[[ Provided records open ]]
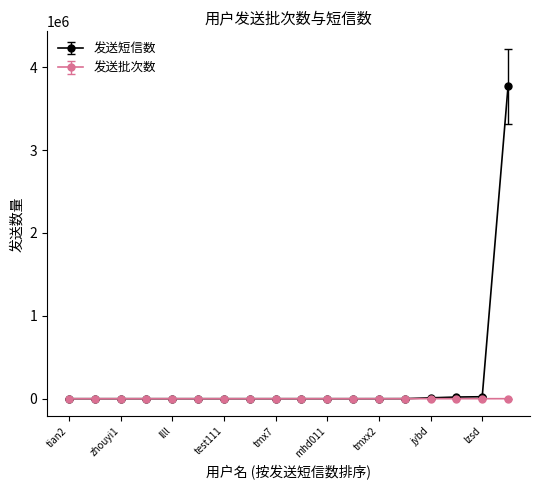

True or false: 发送批次数 has more than 1 points higher than both neighbors.

True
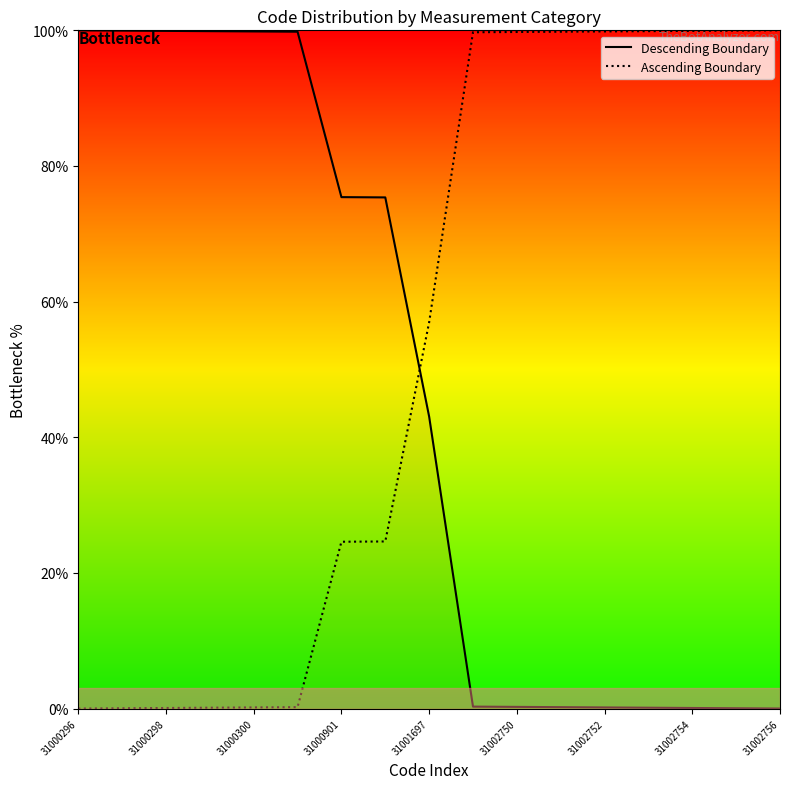

True or false: Descending Boundary has a value of 43.0 at 31001697.

True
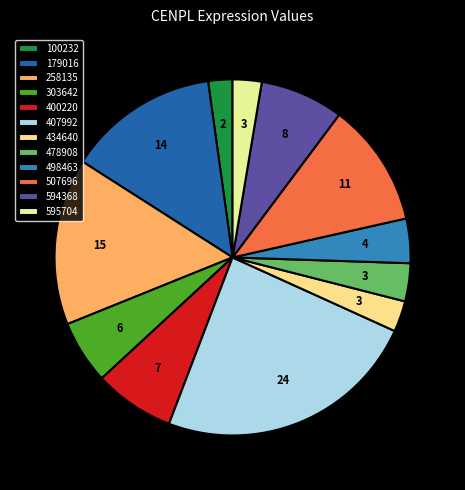

Rank the categories by value from highest to lowest.

407992, 258135, 179016, 507696, 594368, 400220, 303642, 498463, 478908, 434640, 595704, 100232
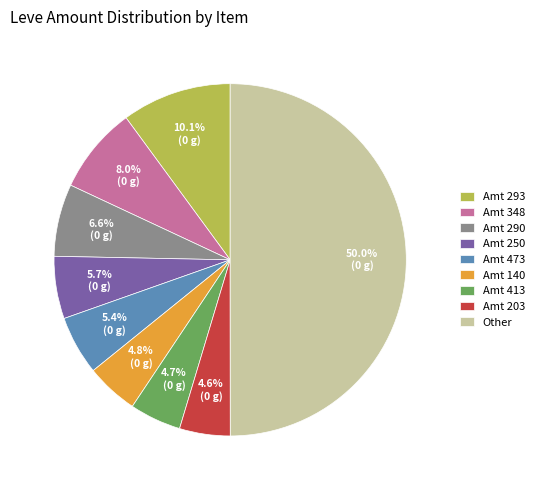

Is the sum of Amt 473 and Amt 140 greater than half?

No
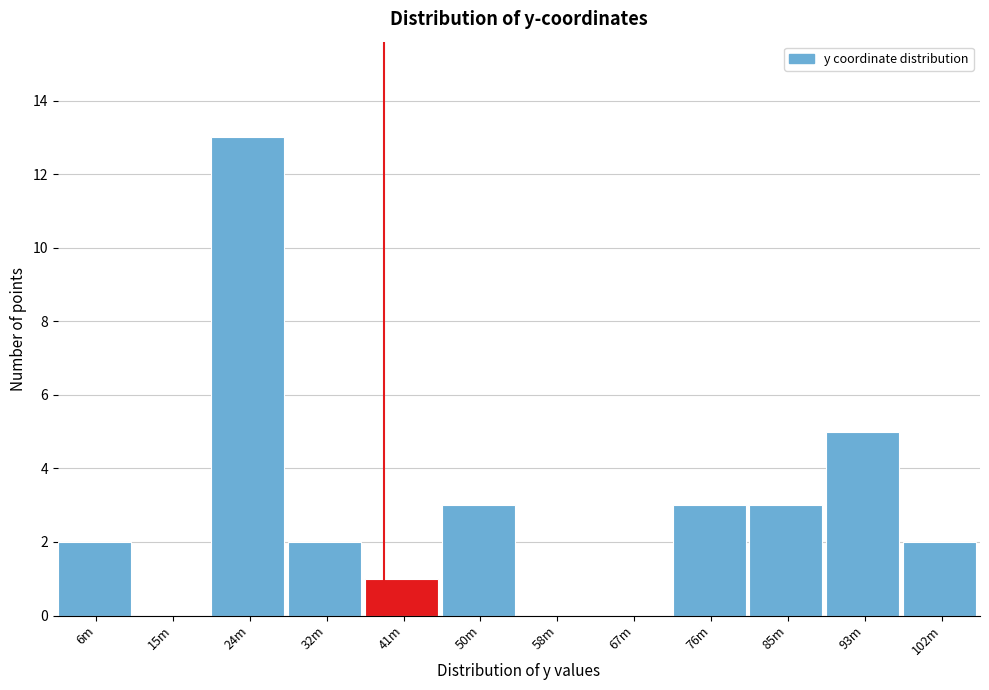

Reading left to right, list all the values displayed in this chart.

6m=2	15m=0	24m=13	32m=2	41m=1	50m=3	58m=0	67m=0	76m=3	85m=3	93m=5	102m=2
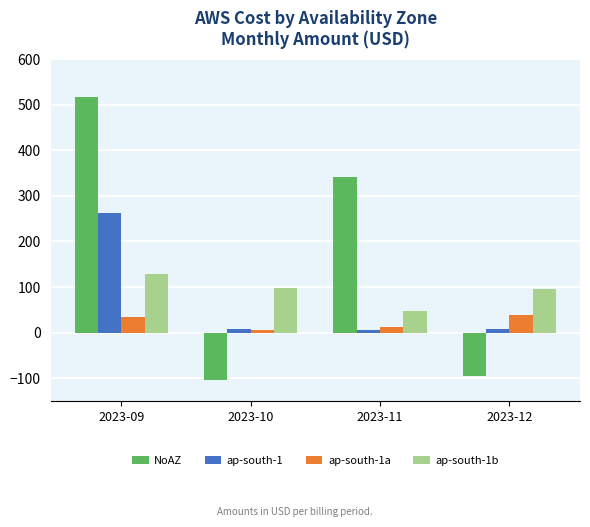

How many bars are there in each group?

4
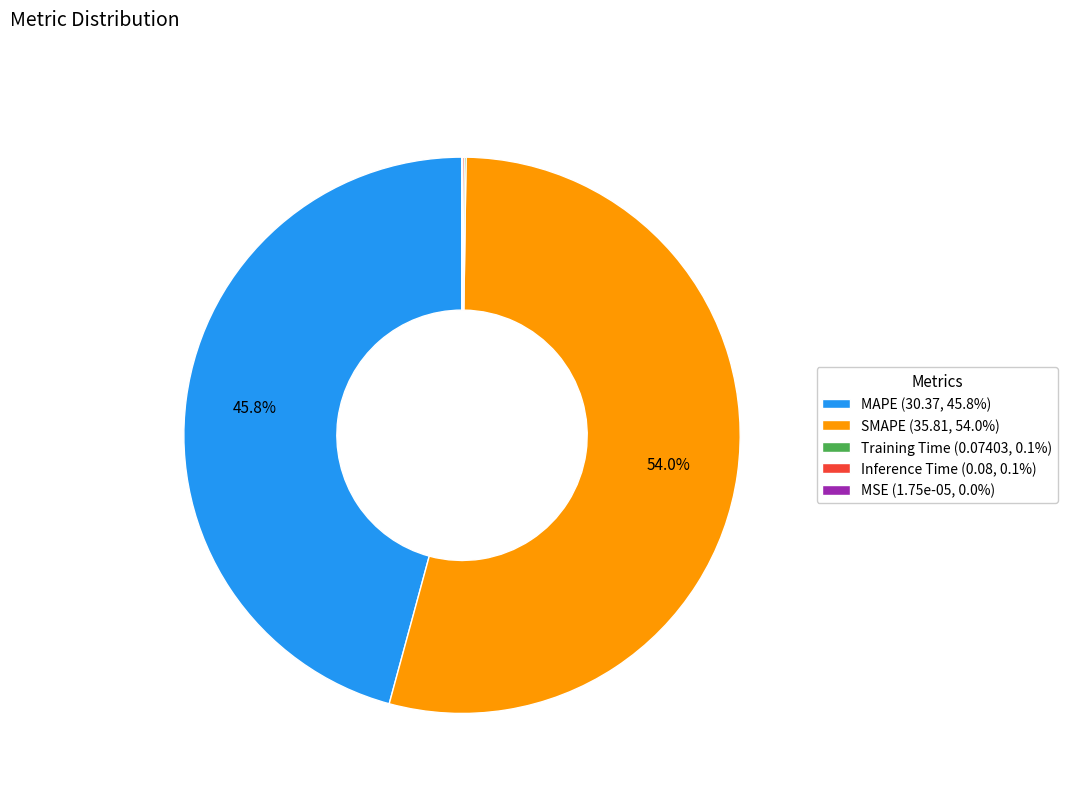

The MAPE slice represents 56% of the pie. True or false?

False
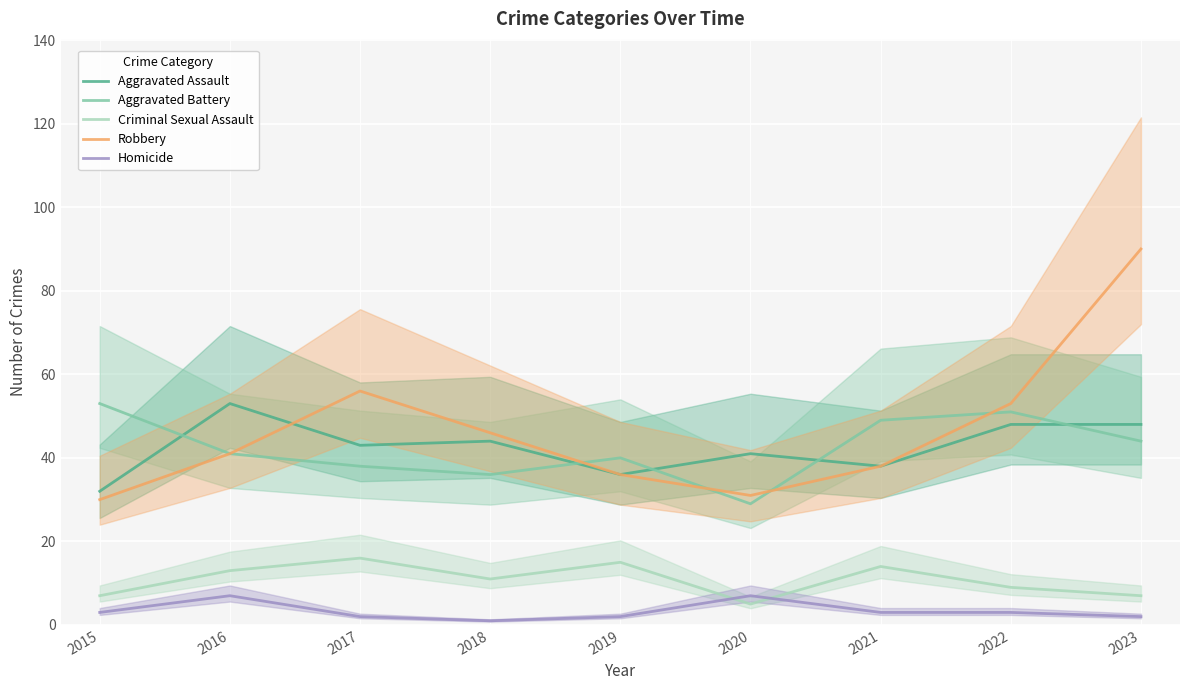

What is the minimum value for Homicide?

1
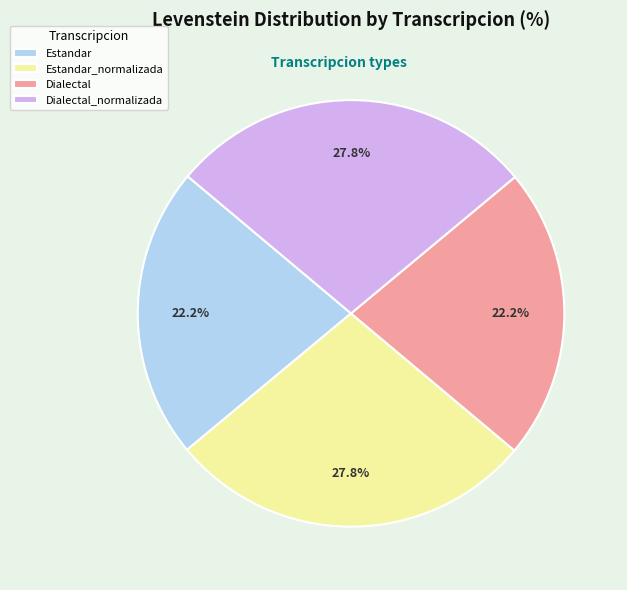

How much of the chart is everything except Estandar_normalizada?

72.2%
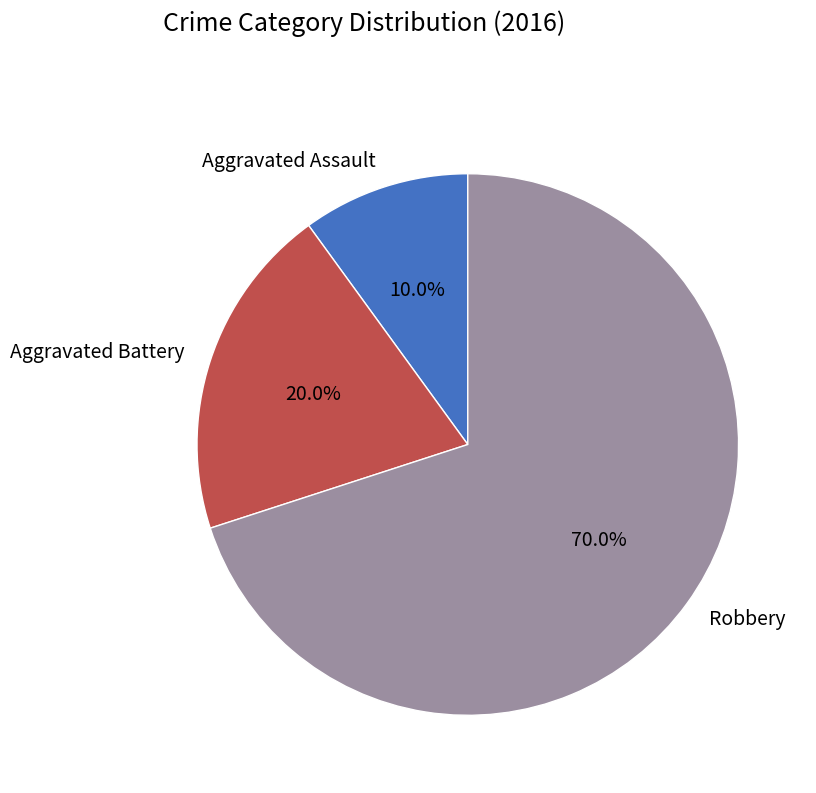

What percentage is NOT represented by Aggravated Battery?

80.0%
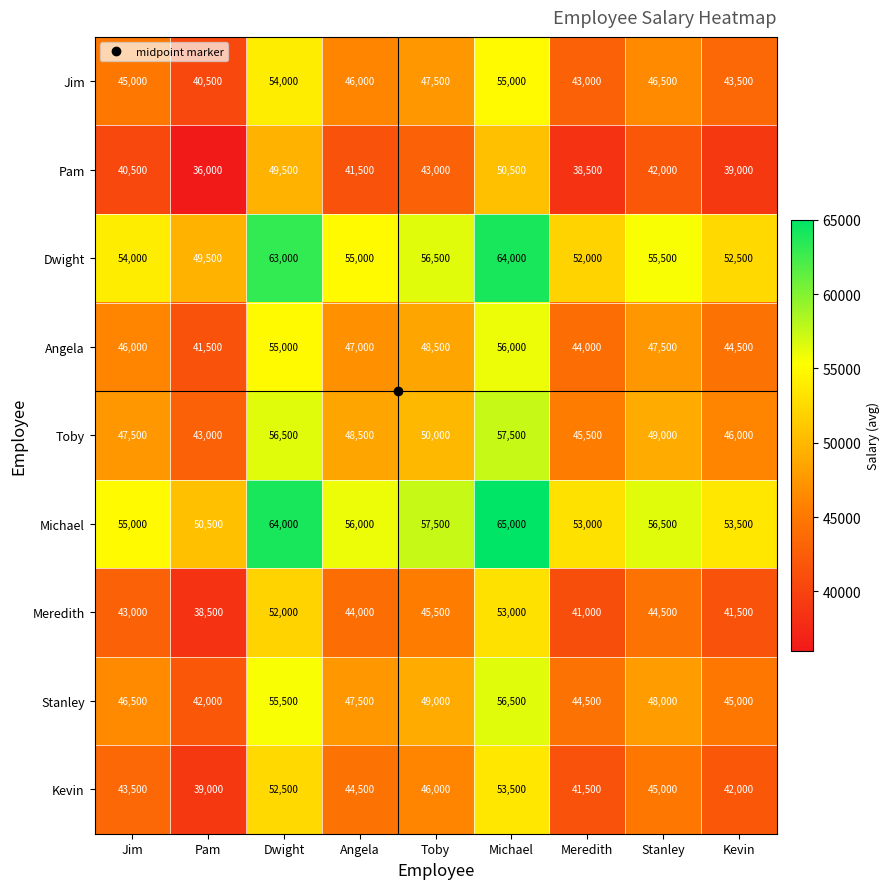

What is the difference between the second highest and second lowest values in the Michael series?

11000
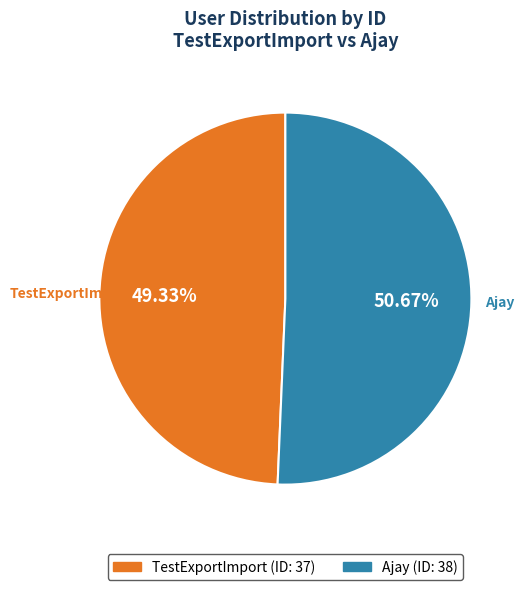

What is the ratio of the value at TestExportImport to the value at Ajay?

1.0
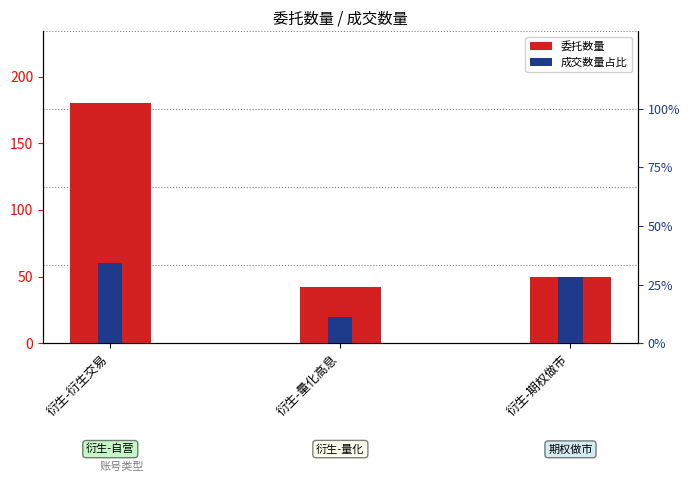

What is the minimum value shown in the chart?

20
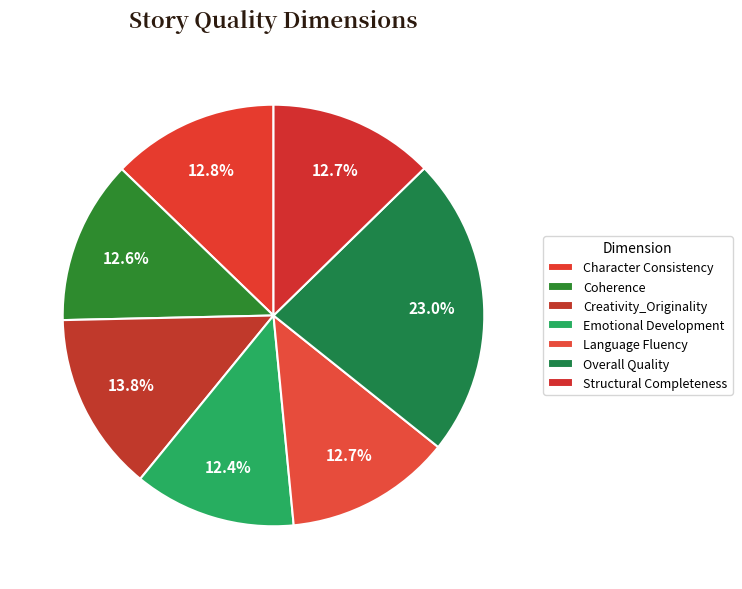

The Structural Completeness slice represents 13% of the pie. True or false?

True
[[ Provided records closed ]]
Assigned task: Rewrite all the items above, changing "pie" to "circle" and keeping everything else the same. Leave out the pictures.

Answer to this problem:
True or false: 发送批次数 has more than 1 points higher than both neighbors.

True

True or false: Descending Boundary has a value of 43.0 at 31001697.

True

Rank the categories by value from highest to lowest.

407992, 258135, 179016, 507696, 594368, 400220, 303642, 498463, 478908, 434640, 595704, 100232

Is the sum of Amt 473 and Amt 140 greater than half?

No

Reading left to right, list all the values displayed in this chart.

6m=2	15m=0	24m=13	32m=2	41m=1	50m=3	58m=0	67m=0	76m=3	85m=3	93m=5	102m=2

How many bars are there in each group?

4

The MAPE slice represents 56% of the circle. True or false?

False

What is the minimum value for Homicide?

1

How much of the chart is everything except Estandar_normalizada?

72.2%

What percentage is NOT represented by Aggravated Battery?

80.0%

What is the difference between the second highest and second lowest values in the Michael series?

11000

What is the ratio of the value at TestExportImport to the value at Ajay?

1.0

What is the minimum value shown in the chart?

20

The Structural Completeness slice represents 13% of the circle. True or false?

True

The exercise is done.